Just Like Home(25)



“Sleep tight,” James murmured. “And Vera?”

Vera did not look at him. She didn’t want that can-opener feeling of his eyes on hers, his curiosity and his hunger biting into her. “What?”

His voice was horribly gentle. “If you notice anything out of the ordinary tonight, I hope you’ll tell me. You could be an integral part of my work here. You could really help me understand this place, if you just open your mind a little.”

She didn’t move until he was gone.

Once the screen door that led into the backyard banged shut behind him, Vera walked into the kitchen and held a clean dishrag under warm water for a few seconds. She stared out the back window as she ran the water, tracking Duvall across the yard. He left the door to the garden shed ajar.

Vera held her fingers under the tap to feel the warmth flowing over them. She wanted him to shut that garden shed door, but he didn’t. She’d just have to hope he stayed inside.

After much too long, she returned to her mother’s bedside and gently wiped her lips, her nose, her temples. Daphne didn’t stir.

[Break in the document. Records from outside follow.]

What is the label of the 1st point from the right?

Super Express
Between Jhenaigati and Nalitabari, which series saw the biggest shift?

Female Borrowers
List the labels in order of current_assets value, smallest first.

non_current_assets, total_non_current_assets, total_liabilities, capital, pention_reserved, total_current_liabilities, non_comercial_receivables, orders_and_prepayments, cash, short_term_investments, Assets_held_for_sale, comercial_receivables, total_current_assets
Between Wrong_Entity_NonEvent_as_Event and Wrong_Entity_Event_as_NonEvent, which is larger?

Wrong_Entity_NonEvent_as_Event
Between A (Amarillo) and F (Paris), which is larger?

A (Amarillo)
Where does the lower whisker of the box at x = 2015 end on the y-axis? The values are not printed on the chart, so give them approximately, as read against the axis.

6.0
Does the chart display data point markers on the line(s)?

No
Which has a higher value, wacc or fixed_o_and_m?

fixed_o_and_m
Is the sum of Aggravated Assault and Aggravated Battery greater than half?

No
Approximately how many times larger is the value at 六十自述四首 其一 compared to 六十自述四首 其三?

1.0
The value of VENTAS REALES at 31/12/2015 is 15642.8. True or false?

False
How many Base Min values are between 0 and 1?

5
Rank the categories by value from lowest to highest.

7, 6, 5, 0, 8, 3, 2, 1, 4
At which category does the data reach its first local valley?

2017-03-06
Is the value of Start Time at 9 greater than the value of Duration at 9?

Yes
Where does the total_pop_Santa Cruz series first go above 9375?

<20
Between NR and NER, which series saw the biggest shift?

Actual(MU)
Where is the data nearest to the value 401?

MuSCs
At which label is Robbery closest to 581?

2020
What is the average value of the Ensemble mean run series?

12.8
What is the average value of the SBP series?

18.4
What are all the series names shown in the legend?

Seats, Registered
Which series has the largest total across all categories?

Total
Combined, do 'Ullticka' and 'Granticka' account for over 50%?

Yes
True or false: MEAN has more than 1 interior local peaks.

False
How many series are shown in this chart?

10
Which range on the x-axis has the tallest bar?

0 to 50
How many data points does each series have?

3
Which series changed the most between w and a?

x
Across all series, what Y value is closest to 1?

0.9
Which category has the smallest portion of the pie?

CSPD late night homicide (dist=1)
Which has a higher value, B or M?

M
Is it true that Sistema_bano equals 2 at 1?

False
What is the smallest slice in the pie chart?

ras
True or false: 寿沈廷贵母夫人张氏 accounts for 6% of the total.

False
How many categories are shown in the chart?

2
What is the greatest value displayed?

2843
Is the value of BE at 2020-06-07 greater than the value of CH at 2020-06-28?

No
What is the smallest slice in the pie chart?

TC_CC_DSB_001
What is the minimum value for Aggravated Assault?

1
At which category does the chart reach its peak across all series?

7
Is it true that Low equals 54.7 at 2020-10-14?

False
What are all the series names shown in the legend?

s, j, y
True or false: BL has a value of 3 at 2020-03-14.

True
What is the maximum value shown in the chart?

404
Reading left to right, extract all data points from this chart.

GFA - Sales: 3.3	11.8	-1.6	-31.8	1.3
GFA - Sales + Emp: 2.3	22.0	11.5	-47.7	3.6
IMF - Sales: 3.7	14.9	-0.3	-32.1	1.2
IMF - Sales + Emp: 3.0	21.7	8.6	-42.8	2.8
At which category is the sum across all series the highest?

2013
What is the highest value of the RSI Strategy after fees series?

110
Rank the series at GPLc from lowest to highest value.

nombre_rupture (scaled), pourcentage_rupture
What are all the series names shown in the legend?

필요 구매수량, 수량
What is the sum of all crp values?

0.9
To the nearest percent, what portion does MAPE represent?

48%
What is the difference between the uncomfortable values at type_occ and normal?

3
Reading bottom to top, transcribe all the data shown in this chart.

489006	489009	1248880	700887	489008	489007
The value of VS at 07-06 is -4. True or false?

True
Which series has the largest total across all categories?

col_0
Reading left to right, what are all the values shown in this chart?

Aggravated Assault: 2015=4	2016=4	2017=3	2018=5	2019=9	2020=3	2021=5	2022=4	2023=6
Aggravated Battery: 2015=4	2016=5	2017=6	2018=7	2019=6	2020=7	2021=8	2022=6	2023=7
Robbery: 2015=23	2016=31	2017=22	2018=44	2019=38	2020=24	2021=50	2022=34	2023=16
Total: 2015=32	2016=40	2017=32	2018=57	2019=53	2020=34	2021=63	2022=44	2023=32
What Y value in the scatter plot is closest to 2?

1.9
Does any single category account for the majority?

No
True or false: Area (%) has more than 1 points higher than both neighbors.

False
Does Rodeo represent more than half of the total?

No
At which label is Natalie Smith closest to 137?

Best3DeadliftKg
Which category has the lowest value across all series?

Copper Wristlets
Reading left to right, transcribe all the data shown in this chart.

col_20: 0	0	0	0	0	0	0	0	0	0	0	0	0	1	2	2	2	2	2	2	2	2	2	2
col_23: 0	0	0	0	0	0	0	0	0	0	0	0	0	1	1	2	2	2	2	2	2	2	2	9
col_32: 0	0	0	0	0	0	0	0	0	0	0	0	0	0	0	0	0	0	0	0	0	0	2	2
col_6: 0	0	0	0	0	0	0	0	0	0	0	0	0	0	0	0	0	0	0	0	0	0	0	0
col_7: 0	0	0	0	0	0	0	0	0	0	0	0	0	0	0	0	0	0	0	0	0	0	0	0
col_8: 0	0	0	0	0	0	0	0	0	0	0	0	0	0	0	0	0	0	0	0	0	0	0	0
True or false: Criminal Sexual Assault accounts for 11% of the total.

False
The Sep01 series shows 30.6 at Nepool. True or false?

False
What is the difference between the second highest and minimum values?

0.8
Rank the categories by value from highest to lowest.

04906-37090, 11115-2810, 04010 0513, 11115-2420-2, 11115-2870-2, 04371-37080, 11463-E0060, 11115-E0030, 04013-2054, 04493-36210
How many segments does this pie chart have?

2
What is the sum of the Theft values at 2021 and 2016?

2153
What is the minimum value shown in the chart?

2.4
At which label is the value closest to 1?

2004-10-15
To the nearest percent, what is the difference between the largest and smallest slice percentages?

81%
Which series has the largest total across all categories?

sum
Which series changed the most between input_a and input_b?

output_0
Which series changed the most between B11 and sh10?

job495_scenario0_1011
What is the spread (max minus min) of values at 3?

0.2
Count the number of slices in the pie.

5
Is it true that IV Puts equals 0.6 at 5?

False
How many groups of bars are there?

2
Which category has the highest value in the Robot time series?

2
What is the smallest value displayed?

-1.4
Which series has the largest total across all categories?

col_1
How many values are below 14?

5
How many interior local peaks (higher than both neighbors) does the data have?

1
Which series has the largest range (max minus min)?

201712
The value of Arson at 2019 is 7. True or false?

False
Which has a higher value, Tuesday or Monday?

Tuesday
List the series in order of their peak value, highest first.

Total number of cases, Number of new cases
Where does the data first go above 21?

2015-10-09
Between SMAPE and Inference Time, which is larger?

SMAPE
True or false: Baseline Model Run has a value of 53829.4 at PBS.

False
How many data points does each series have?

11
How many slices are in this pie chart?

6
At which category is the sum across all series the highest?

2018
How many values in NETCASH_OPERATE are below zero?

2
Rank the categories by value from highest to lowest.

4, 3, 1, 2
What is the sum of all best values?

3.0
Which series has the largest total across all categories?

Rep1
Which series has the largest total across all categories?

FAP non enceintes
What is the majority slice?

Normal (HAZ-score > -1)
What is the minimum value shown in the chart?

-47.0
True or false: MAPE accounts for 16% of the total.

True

“Maybe you won’t have to see it, Daphne,” she murmured. “James’s collection, I mean. The paintings. When they come out, maybe you won’t have to know.” She warmed as she said it, as she finally let herself give in to the dark fury that had been twisting between her teeth the whole evening. “Maybe you’ll be dead by then.”

She might as well have been talking to herself—Daphne was still and silent, and there was no reason to think she’d heard a word Vera had said. Still, a hot flush of wicked satisfaction burned through Vera, as sudden and forbidden as the first time she’d ever slipped her hand between her legs and felt a shock of recognition.

She’d never, ever spoken to her mother the way she’d been speaking to her tonight. It felt terrible. It felt wonderful.

Leaving her mother for the night, Vera went into her bedroom and sat in the center of her bed, her legs crossed under her. The as-yet-unfixed metal bedframe rattled. She could feel the pull of a familiar temptation. She was about to fall into a dangerous internet spiral, one where she’d be reading everything fresh and new that she could find about her father. About the man he had been. The things he had done.

And the things that he had said—to the police, to the court. To the man who’d written that awful book about their family.

Maybe, if she was very lucky, the things that he had said about his daughter. His daughter, who he had liked better than anyone else. His daughter, who he missed.

His daughter, who he just might have forgiven.

Vera pulled the too-long chain that hung around her neck until the key at the end of it slipped from inside her shirt. It was skin-warm and worn smooth from years and years of worry. She did not hold it or rub it for luck or put it in her mouth, the way she did when she was fourteen and alone in this bedroom with no hope of hearing a knock on the door or footsteps in the hall.

Having it out was enough.

She pulled her laptop open and typed in the first two letters of a search term that autofilled with predictive text. She could tell herself that she was getting better about looking her father up, but the algorithm knew the three words she typed in the most. It knew them by heart.

Francis Crowder Murders





CHAPTER NINE


Vera is eleven-and-a-quarter years old, with newly short hair that is just starting to darken from cornsilk to chestnut and an end-of-summer tan and legs that keep growing out from under her, and the police are at the door.

The police car is parked at the curb. The lights are not flashing.

Vera is holding her big math textbook. It’s large and heavy. She doesn’t like putting it into her backpack while she’s walking home from school, because the weight of it will make the straps hurt her shoulders, so she usually hugs it close to her chest. Now, taking in the scene on her front porch, she clutches it tight so that the edges of it dig into the soft skin of her inner arms.

Vera knows from watching television that there’s one very obvious reason for the police to be at her house. She peels her fingers away from the edge of her book, bracing it against her wrist to keep it from slipping out of her grasp.

She snaps her fingers four times fast and she hopes that nothing bad can happen to her now.

Vera stands at the edge of the lawn, looking between the police car and the policemen on her front porch. There are two of them. One is short and fat and white; the other one is tall and thin and Black. Their uniforms are dark blue and the weight of the fabric looks too heavy for the early-September heat. Each one is holding his regulation cap in his hands.

Vera’s mother is not holding a hat. She’s holding a dishtowel, and she’s twisting it between her fists, winding it into a tight creaking rope of fabric. From the end of the driveway, Vera can’t quite hear their conversation, but she knows that the dishtowel is bad. It means that her mother’s very worried or very angry or both.

Usually, when Vera’s mother has the dishtowel in her fists like that, Vera finds a reason to go directly to her bedroom and stay there until morning.

The lawn is brown from the too-dry summer that has just ended. It crunches under her shoes as she walks up to the front door. She thinks the noise of the grass underfoot is probably loud enough, but she pauses at the bottom of the porch steps just in case. She doesn’t want to get yelled at in front of the policemen. Her mother has told her several times not to sneak, as if it’s Vera’s fault that nobody pays attention to the sounds of her life.